Biggest Sleeper (first round): Toney Douglas, SG, Florida State
If Douglas can put everything together, he could become an excellent pro in Mike D’Antoni’s system. Along side Chris Duhon, he will have a chance to start and see good minutes right away.
Douglas is a tad bit undersized at 6′2″ but makes up for it with his excellent shot and even better defense. He runs the court exceptionally well (always a plus for a fast-paced offense), and his outside range is an added bonus.
He slipped due to his size and age (23), but if he can overcome his lack of size and continue to work on his defense, he has the chance to start one day.
Biggest Sleeper (second round): DeJuan Blair, PF, San Antonio Spurs
For a guy that was projected to be a late lottery pick, it sounds weird to say that Blair is a sleeper. While many know about him, I completely expect him to exceed expectations of a second rounder and become the next Anderson Varejao.

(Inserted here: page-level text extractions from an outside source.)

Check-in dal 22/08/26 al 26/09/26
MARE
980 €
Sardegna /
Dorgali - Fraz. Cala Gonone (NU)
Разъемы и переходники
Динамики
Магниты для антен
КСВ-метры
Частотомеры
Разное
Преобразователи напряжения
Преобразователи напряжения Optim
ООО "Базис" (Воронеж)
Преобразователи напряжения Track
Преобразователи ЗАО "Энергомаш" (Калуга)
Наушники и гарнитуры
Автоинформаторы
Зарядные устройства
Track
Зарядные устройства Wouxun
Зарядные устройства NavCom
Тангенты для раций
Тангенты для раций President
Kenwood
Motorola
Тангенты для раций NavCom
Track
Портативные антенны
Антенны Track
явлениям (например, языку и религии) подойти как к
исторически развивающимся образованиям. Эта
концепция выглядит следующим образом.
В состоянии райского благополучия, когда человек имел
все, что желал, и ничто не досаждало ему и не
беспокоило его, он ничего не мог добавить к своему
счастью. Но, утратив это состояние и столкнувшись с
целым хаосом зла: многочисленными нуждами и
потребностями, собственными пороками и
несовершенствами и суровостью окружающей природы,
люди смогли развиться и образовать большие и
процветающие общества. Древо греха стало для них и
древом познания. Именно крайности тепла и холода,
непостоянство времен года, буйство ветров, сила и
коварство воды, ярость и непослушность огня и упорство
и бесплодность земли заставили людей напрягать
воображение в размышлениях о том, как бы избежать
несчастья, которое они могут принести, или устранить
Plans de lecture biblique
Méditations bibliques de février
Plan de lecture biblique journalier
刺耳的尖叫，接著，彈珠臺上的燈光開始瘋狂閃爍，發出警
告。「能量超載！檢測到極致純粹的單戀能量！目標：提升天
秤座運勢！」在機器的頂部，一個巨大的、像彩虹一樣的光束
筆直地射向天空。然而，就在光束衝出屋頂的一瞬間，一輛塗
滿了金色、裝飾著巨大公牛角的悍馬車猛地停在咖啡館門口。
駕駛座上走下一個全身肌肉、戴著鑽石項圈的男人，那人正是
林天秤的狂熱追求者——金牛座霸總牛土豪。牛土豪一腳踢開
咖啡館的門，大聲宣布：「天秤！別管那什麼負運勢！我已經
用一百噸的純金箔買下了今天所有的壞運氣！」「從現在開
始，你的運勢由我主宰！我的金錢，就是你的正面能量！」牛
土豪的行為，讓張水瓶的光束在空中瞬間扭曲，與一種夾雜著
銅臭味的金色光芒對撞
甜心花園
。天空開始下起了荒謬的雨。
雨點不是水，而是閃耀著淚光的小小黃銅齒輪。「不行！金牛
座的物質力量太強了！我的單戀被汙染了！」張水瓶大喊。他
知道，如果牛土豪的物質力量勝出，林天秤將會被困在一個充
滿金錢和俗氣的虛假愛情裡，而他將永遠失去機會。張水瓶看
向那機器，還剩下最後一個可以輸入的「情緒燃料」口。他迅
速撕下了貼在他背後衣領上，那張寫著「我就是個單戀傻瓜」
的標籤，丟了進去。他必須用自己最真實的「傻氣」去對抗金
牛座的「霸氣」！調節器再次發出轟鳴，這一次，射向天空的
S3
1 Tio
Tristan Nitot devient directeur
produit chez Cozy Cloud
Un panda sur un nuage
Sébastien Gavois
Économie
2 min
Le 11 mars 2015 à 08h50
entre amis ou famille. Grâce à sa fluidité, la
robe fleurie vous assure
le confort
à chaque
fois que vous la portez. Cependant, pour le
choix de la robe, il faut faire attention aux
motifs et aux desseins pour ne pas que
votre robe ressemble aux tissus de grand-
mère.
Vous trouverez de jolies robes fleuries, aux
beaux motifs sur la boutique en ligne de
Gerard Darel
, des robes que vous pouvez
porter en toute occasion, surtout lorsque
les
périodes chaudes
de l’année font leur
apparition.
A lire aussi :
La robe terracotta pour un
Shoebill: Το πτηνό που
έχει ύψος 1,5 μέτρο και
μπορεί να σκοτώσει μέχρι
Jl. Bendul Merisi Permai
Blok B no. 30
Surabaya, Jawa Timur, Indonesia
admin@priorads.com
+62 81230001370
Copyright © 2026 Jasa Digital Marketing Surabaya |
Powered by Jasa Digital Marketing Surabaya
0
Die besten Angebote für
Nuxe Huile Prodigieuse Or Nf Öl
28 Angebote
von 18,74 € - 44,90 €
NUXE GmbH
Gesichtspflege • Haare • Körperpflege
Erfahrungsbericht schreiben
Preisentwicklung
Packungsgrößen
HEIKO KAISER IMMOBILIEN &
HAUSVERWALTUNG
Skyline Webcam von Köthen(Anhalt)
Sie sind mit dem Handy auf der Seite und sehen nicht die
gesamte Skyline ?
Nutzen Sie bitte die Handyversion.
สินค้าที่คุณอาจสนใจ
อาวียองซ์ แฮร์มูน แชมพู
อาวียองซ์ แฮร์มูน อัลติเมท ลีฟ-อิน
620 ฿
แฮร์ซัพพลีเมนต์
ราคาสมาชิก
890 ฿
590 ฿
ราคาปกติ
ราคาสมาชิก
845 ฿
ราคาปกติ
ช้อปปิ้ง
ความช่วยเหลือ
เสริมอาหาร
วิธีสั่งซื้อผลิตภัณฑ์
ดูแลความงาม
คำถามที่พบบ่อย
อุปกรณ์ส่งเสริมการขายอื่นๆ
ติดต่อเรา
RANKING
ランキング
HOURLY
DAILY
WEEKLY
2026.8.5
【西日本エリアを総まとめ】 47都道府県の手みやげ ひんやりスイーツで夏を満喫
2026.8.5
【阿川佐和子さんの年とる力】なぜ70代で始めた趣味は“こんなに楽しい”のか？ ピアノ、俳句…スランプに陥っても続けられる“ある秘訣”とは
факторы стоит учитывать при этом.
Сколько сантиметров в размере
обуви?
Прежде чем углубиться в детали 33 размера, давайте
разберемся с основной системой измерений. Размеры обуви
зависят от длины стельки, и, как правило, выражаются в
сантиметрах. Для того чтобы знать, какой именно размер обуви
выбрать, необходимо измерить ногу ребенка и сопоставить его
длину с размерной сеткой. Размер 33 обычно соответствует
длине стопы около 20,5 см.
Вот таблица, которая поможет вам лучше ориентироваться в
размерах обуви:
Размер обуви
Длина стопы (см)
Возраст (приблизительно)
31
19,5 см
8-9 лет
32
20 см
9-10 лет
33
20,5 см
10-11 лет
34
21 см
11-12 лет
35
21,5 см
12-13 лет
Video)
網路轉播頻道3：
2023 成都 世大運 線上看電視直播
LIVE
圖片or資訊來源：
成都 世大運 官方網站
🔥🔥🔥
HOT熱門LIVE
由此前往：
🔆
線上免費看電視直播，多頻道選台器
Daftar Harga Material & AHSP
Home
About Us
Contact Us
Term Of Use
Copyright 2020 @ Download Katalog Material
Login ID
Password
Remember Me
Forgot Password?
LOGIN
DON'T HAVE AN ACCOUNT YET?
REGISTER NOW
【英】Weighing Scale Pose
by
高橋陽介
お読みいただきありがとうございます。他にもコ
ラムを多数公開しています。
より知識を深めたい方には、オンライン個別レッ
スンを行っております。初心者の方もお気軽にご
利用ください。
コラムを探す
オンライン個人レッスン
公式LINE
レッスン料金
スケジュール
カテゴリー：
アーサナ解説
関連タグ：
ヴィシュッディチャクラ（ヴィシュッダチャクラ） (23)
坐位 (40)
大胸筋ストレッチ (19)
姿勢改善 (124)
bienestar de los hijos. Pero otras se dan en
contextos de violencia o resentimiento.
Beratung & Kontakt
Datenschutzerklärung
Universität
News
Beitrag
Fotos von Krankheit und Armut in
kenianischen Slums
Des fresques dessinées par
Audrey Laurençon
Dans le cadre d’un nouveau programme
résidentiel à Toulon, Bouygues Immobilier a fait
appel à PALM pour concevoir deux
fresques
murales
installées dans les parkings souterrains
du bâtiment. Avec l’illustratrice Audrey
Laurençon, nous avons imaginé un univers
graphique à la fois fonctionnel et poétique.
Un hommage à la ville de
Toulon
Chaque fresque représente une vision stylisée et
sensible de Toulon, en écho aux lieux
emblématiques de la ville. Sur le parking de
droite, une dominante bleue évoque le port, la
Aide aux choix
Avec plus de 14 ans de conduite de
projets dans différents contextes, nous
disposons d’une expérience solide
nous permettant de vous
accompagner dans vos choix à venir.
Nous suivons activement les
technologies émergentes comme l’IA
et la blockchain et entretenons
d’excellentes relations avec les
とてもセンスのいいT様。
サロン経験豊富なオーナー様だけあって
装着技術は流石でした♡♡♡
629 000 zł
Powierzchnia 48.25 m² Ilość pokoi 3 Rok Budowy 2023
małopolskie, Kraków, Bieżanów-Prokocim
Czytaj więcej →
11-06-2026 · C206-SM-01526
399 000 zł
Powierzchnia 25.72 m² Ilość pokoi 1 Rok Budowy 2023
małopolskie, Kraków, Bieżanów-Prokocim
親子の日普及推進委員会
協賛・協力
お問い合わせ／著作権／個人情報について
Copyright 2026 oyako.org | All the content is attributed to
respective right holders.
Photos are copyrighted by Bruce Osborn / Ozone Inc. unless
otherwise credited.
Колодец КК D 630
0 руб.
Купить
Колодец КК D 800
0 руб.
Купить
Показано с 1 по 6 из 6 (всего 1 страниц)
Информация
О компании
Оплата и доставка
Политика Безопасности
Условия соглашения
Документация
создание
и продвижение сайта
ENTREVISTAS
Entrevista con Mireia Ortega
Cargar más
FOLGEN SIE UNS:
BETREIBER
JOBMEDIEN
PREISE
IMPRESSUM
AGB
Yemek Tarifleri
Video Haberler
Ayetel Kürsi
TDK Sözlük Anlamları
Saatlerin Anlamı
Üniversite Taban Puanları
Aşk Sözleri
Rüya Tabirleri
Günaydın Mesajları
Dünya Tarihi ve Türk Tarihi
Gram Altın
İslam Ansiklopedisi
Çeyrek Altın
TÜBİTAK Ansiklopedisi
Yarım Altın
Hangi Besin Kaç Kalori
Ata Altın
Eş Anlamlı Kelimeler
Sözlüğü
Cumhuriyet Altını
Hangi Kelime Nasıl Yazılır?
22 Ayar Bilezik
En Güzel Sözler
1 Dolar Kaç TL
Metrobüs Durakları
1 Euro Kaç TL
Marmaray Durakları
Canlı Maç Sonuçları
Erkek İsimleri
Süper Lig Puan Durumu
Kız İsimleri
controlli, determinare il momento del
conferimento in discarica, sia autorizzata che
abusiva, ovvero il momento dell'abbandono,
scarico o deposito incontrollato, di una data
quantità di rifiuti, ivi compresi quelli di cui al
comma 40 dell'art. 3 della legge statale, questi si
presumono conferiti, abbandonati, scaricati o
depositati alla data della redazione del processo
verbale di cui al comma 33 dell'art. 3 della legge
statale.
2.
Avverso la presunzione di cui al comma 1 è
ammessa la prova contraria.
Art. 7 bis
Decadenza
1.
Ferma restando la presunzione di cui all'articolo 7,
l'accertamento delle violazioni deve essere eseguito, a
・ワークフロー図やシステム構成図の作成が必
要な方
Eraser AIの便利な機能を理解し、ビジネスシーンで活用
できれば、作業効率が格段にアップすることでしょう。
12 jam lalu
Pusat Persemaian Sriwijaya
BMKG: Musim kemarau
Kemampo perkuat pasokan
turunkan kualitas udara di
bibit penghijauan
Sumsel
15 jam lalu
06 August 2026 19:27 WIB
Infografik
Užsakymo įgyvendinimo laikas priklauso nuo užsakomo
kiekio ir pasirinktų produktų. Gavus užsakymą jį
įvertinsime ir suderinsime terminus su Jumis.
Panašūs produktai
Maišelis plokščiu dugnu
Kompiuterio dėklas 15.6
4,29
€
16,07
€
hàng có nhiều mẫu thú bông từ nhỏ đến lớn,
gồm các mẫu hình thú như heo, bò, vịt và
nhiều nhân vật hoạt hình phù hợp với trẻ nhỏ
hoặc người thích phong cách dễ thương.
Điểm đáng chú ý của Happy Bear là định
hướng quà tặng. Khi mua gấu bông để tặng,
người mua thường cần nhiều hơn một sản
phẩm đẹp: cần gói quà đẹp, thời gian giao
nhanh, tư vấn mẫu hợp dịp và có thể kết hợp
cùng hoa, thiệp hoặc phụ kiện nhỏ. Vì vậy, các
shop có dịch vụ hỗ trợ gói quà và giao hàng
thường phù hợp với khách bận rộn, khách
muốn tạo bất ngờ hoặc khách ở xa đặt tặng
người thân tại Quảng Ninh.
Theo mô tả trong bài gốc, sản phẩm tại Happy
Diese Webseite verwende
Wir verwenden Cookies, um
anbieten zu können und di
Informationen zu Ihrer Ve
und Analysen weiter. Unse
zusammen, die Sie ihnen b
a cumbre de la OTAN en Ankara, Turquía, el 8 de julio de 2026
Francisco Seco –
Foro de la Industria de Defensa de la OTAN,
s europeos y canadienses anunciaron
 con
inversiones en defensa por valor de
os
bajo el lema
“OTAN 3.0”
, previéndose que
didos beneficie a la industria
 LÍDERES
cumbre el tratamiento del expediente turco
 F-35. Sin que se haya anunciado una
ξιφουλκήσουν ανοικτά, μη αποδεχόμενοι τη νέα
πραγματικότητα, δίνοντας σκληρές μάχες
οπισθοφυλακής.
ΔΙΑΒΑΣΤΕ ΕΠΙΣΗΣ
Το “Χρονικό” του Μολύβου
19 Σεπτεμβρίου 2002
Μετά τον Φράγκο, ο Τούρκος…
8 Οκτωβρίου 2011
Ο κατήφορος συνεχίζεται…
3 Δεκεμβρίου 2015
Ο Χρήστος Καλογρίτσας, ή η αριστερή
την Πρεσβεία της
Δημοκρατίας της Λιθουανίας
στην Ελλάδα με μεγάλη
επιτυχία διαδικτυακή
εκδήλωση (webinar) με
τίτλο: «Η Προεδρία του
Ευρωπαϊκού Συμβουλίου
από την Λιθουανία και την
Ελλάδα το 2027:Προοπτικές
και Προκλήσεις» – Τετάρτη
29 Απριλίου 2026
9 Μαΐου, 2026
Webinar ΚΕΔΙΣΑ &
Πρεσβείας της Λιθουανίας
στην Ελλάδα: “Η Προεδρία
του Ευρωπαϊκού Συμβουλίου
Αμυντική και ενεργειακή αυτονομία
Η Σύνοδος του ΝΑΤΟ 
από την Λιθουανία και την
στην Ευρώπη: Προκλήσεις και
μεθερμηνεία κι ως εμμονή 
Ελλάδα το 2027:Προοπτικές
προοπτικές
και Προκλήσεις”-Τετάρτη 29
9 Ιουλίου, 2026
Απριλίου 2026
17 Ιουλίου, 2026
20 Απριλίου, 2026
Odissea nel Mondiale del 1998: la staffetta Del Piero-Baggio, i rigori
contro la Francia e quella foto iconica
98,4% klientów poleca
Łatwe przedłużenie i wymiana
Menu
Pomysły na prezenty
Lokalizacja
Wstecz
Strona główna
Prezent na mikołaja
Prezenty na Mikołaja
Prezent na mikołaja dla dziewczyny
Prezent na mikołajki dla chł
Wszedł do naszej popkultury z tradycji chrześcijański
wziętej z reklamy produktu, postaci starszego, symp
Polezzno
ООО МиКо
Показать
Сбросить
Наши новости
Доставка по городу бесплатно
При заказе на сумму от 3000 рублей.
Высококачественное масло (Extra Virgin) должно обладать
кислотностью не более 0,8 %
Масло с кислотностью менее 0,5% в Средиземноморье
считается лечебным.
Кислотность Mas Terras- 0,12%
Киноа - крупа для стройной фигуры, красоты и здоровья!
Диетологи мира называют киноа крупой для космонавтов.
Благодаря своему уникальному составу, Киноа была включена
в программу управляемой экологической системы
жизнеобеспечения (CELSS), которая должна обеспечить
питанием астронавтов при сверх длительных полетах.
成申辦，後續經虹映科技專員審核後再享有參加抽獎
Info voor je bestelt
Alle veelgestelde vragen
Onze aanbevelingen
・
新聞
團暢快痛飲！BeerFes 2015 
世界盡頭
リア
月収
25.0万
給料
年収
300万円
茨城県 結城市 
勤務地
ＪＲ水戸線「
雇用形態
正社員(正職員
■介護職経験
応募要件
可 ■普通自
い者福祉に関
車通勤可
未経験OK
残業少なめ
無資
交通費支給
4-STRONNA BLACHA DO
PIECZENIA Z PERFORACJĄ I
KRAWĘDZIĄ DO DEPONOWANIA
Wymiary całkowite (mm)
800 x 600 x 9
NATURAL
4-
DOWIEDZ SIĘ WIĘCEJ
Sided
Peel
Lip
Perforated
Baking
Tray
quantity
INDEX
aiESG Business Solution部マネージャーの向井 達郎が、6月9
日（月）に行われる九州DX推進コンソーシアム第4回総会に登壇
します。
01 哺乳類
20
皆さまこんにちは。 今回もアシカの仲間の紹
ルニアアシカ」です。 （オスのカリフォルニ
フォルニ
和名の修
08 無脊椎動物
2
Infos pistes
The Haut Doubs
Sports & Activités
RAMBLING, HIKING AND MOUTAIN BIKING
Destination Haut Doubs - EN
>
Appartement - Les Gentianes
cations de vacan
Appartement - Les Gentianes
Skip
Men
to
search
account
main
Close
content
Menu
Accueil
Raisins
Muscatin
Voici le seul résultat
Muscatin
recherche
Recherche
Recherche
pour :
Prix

Jamie Dixon, Blair’s coach at the University of Pittsburgh, said he talked to all 30 teams to let them know Blair never missed a practice or game because of his knees. But, clearly some teams still thought it was an issue that let him slip 36 slots.
I don’t think that his offensive game is good enough for him to ever start on a consistent basis, but his rebounding skills and brute strength are good enough for him to play big minutes off the bench.
Playing in San Antonio next to Tim Duncan can only help Blair’s success as well. With the trade obtaining Richard Jefferson, the Spurs are contenders in the West once again and now have Blair to help the run.
Best Foreign Player Other Than Ricky Rubio and Brandon Jennings: Omri Casspi, PF, Sacramento Kings
It goes without saying that Rubio and Jennings are expected to outperform all other international players.
But after that, Casspi is next in line. I’d be lying if I said I have ever seen him play outside of his draft clip after he was taken, but from what I hear, he can be a good role player for the Kings.
When I saw his reel, I saw a more athletic player than Andres Nocioni, who he has been compared to for a while. He has the same tenacity and wreckless play that Nocioni has, but I liked his smooth shot a little more, and felt like he played much longer as well.
Everything I hear says he should stay and play in the NBA this year and could have an impact right away. The transition to the Association will be different, but a player of his talent should make it.
Biggest Difference Maker: Brandon Jennings, PG, Milwaukee Bucks
This might be a bit of a homer statement but; I believe that if Jennings can step in right away and play to his tenth pick potential, the Bucks will be a playoff team next year.
The Luke Ridnour experiment failed miserably and the selection of Jennings all but said goodbye to Ramon Sessions. If Charlie Villanueva is re-signed, the Bucks should have a solid nucleus capable of winning 41 games, even without Richard Jefferson.
As for Jennings, he joins a solid group of veterans including Michael Redd and Andrew Bogut, and should create messes for defenses. He is a score-first point guard who plays very well in transition—two things the Bucks lacked last year.
Injuries riddled the Bucks last year, but if they can stay healthy, the playoffs are not out of the question for the Bucks, and Jennings will be a big reason why.
Rookie of the Year: Blake Griffin, PF, Los Angeles Clippers
Year in and year out, the Rookie of the Year comes from inside the top 10 and this year will be no different. Griffin was the one bright spot in a draft full of potential and will have the biggest impact on any team this year.
The Clippers are quickly putting together a solid core group with Griffin, Eric Gordon, and Al Thornton that could be very good in a few years. Griffin should average around 15 points and nine rebounds, and will be a highlight reel every time he steps on the court.